Now, I am off to think about my outfit, nails and other sundry things that Divas must do - oh yes, and some poems too... think I'll bring me boob poem to this one for an outing... always goes down well... :)
Sunday, June 13, 2010
Books beget more books

At least books always seem to do so in my case. There I am, on Friday, in Dublin's Chapter's bookshop on Parnell Street, as part of the audience, to help welcome Salmon Poetry's Prophesying the Past by Noel King into the world, and I just can't help myself: arriving early, picking and sifting from the poetry bookshelves.
What do I find? Michael Donaghy's Collected, as well as The Shape of the Dance. Oh joy! I spent all yesterday (Saturday) and today devouring them. God Donaghy was so good (!) - in prose as well as poetry - and I did like him before in poetry, but now I am totally besotted (!) and I have a much better understanding of all the varying schools of poetry (and what nonsense it all is) as well a good overview of why form is a good tool to have in the poetry kitbag. Lucky those who attended his classes in London back in the day. . .

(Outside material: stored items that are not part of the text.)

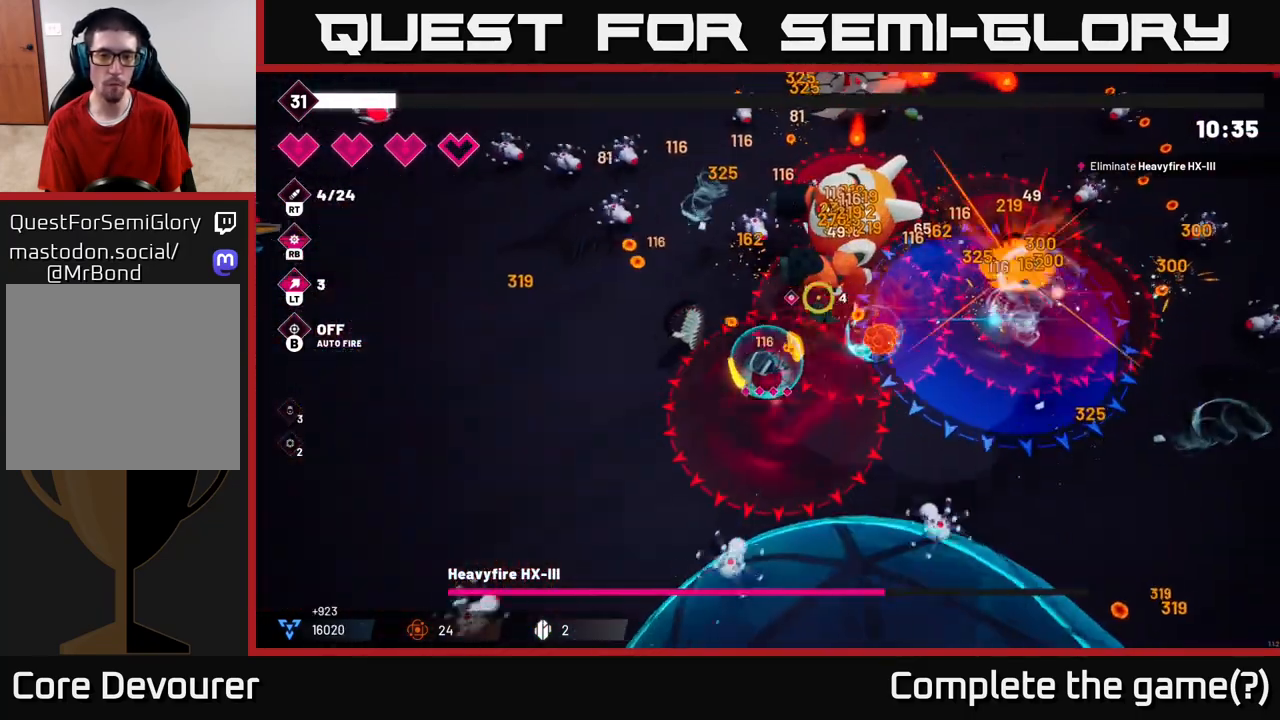
{"buttons": ["R2"], "left_stick": "up-right", "right_stick": "up-right", "events": [[233, "left_stick", "up-left"], [400, "left_stick", "up-right"]]}
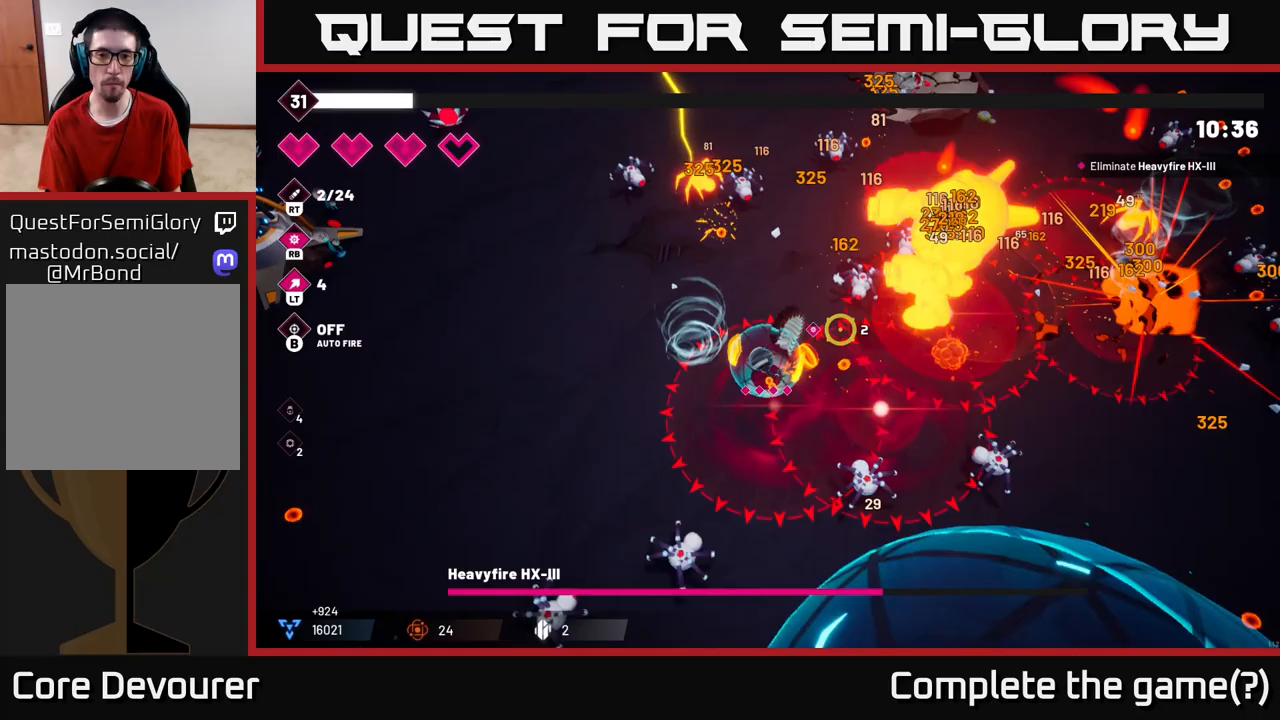
{"buttons": ["L2", "R2"], "left_stick": "up-right", "right_stick": "right", "events": [[33, "right_stick", "right"], [500, "L2", "down"]]}
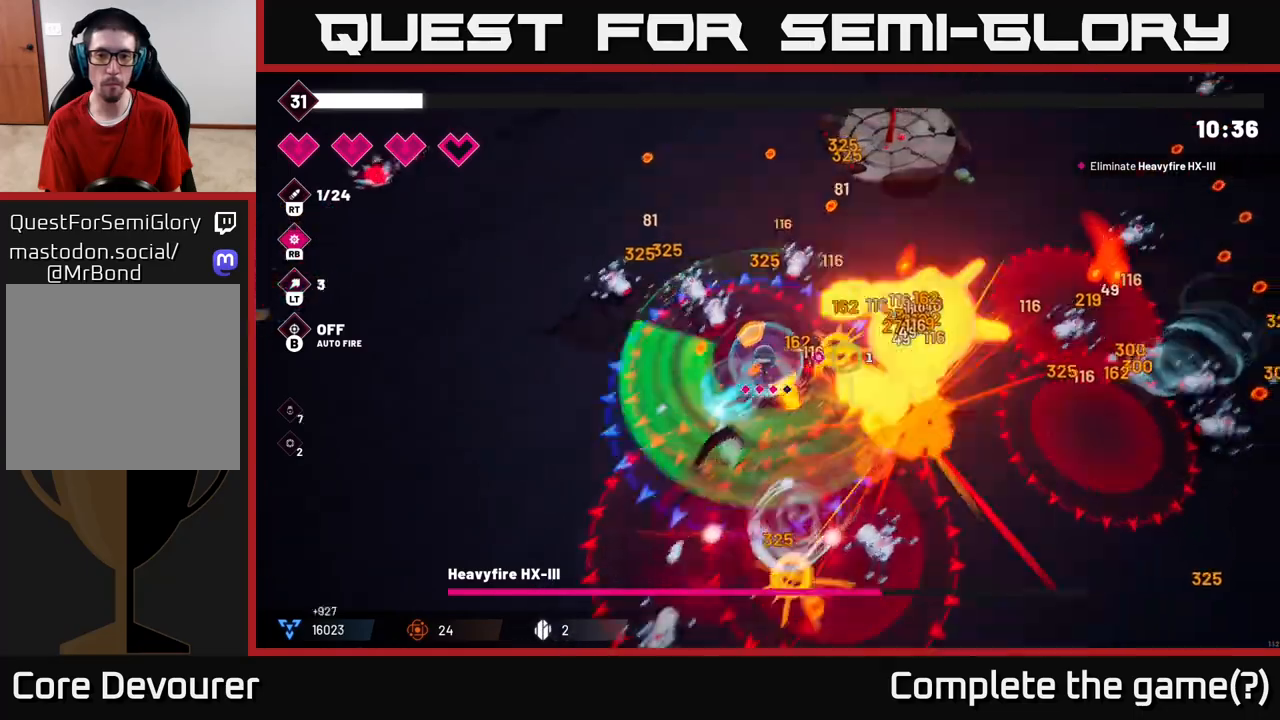
{"buttons": ["R2"], "left_stick": "up-right", "right_stick": "down", "events": [[150, "L2", "up"], [167, "right_stick", "down-right"], [417, "right_stick", "down"]]}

I also found Material by Ros Barber on the bookshelves (alas the last copy), and have been dipping in and out of this extraordinary book. The title poem is practically faultless and there are so many gems in it that it will take some unpacking. Somehow I also came home with Peter Porter's Afterburner as well...
Back to Prophesying the Past, though. I confess to having more than a passing interest in this one: I've proofed it and read the poems many times, and Noel King is also editor of Doghouse who published me back in 2007. It was a real delight to hear the poems given voice and for us to finally see this long-awaited book delivered. Noel reads in the Poetry Cafe in London with Eileen Sheehan on Wednesday 16th June at 7.30pm.